The difference is, as a small business it is imperative to leverage these technologies in order to remain competitive. With a globalised talent base, any company can find expertise and resources anywhere in the world; but to bring people together, protect the company’s intellectual property, and deliver a service repeatably and profitably, you need technology to help you.
Those tools also come with no need to invest in technology, which again levels the playing field with larger competitors. Office 365 comes off the shelf: you don’t need new servers or to hire people with technical competencies. Cloud services are simply pay-as-you-go; when you take on a new member of staff, it takes just a few moments to set them up on a dashboard, and they are good to go. Scaling back is just as easy.
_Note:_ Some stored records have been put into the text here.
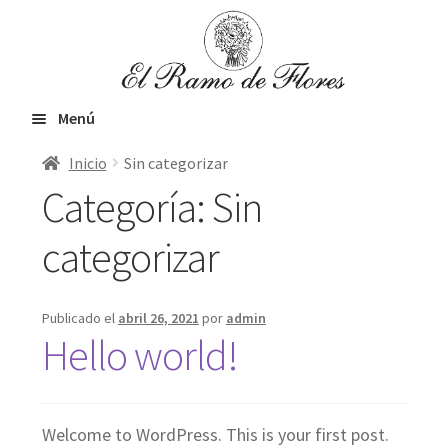
Ir
Ir
a
al
la
contenido
navegación
Menú
Inicio
Sin categorizar
Inicio
Categoría:
Sin
categorizar
Expandir
Flores frescas
el
Publicado el
abril 26, 2021
por
admin
menú
Hello world!
Orquídeas & Plantas
hijo
VIP
Welcome to WordPress. This is your first post.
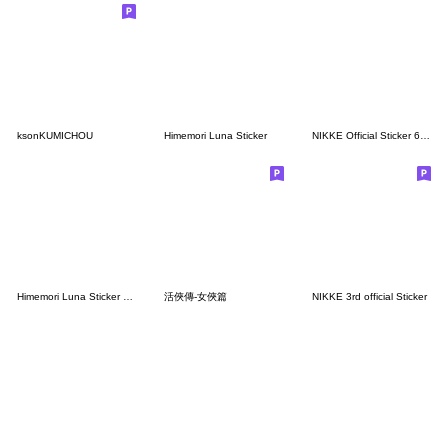
ksonKUMICHOU
Himemori Luna Sticker
NIKKE Official Sticker 6th Batch
Himemori Luna Sticker Vol.2
活俠傳-女俠篇
NIKKE 3rd official Sticker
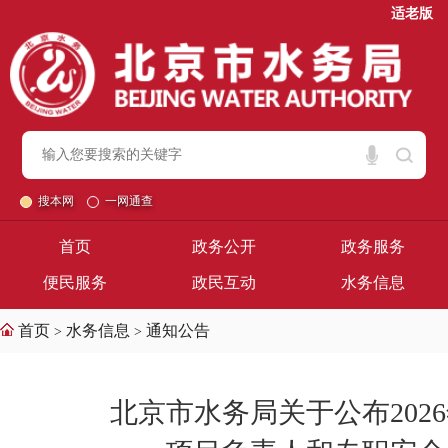
适老版
搜本网
一网通查
首页
政务公开
政务服务
便民服务
政民互动
水务信息
首页
水务信息
通知公告
>
>
北京市水务局关于公布20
When you think in terms of competitiveness, it also becomes easy to work out which aspects of a powerful piece of software like Office 365 to implement first. I always advise small businesses to get the basics in place, before unlocking the greater value-add elements in the platform. For example, in most small companies, each member of staff has their own contacts list. If their computer crashes, it can be disastrous; and if they go on holiday, nobody else in the office can really progress their business. Something as easy as having all customer contact details available to everyone, on any device, stored centrally and safely in the Cloud, is massively empowering, easy to achieve, and – above all – the sort of thing that big corporate competitors simply take for granted.

In any business, the greatest investment is your people. You owe it to them to make sure they have the best possible tools. With the help of technology, I can save time; but I can also produce higher quality work, and that’s what will differentiate my business. Sure, we can tot up time saved; but delivering a better product with the time bought back: that’s true competitiveness.